## WHAT NEEDS TO BE DONE
Return, word for word, the lines of the items below that start at the line containing "Yunqian **WEEK1** note" and end with the line containing "Primeiras impressões do". Include both of those lines.

## DATA LISTING

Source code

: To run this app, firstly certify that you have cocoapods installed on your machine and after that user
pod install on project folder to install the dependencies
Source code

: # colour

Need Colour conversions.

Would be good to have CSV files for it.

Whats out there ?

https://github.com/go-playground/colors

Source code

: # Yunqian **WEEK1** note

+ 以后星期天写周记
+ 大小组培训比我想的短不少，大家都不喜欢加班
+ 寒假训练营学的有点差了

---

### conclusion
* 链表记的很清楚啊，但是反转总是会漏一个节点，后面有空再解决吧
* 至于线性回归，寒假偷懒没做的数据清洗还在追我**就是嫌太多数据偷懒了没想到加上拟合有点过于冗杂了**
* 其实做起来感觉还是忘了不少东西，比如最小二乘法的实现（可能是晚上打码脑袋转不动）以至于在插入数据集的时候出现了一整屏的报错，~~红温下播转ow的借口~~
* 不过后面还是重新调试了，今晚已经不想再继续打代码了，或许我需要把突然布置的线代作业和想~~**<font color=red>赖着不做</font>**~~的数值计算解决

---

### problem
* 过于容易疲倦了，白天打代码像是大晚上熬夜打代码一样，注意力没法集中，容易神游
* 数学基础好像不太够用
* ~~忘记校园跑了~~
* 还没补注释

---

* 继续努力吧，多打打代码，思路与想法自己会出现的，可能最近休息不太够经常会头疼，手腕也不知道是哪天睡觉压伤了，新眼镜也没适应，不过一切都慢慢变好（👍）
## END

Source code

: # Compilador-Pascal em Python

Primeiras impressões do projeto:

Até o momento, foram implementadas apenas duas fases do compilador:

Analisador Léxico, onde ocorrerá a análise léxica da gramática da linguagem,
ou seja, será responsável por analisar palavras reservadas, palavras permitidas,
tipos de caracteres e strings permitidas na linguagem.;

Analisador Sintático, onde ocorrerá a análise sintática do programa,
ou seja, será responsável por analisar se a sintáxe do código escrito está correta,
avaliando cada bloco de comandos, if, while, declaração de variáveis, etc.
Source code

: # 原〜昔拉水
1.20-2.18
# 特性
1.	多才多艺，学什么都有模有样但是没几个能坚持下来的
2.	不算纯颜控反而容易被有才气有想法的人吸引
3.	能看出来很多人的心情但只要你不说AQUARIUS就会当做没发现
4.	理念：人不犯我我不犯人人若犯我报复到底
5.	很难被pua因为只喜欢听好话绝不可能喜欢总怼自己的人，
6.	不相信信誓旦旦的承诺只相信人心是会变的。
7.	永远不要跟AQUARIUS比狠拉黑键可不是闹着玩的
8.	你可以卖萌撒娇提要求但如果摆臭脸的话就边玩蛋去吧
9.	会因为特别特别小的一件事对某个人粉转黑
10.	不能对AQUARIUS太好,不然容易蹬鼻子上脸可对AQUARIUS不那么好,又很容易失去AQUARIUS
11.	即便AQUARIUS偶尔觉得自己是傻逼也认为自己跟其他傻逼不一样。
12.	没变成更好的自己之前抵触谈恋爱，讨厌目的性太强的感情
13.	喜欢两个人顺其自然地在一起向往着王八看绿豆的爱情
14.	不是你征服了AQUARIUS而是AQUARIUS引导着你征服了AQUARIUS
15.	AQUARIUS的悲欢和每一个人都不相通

## EXERCISE SOLUTION
: # Yunqian **WEEK1** note

+ 以后星期天写周记
+ 大小组培训比我想的短不少，大家都不喜欢加班
+ 寒假训练营学的有点差了

---

### conclusion
* 链表记的很清楚啊，但是反转总是会漏一个节点，后面有空再解决吧
* 至于线性回归，寒假偷懒没做的数据清洗还在追我**就是嫌太多数据偷懒了没想到加上拟合有点过于冗杂了**
* 其实做起来感觉还是忘了不少东西，比如最小二乘法的实现（可能是晚上打码脑袋转不动）以至于在插入数据集的时候出现了一整屏的报错，~~红温下播转ow的借口~~
* 不过后面还是重新调试了，今晚已经不想再继续打代码了，或许我需要把突然布置的线代作业和想~~**<font color=red>赖着不做</font>**~~的数值计算解决

---

### problem
* 过于容易疲倦了，白天打代码像是大晚上熬夜打代码一样，注意力没法集中，容易神游
* 数学基础好像不太够用
* ~~忘记校园跑了~~
* 还没补注释

---

* 继续努力吧，多打打代码，思路与想法自己会出现的，可能最近休息不太够经常会头疼，手腕也不知道是哪天睡觉压伤了，新眼镜也没适应，不过一切都慢慢变好（👍）
## END

Source code

: # Compilador-Pascal em Python

Primeiras impressões do projeto:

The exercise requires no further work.